• [ASSIGNMENT]: The output should be exactly the lines from the one containing "vfov_deg: 4.3" through the last line of the records, and only those.
LISTED ENTRIES below:
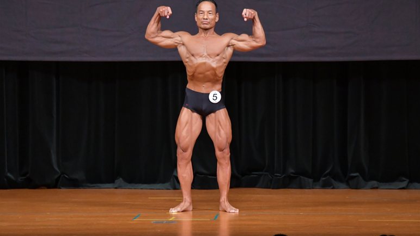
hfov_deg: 7.6
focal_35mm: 284
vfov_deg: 4.3
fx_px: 3163
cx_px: 211
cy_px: 105
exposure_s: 1/400
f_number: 5.6
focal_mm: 180
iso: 5000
End of LISTED ENTRIES.
• [SOLUTION TO THE EXERCISE]:
vfov_deg: 4.3
fx_px: 3163
cx_px: 211
cy_px: 105
exposure_s: 1/400
f_number: 5.6
focal_mm: 180
iso: 5000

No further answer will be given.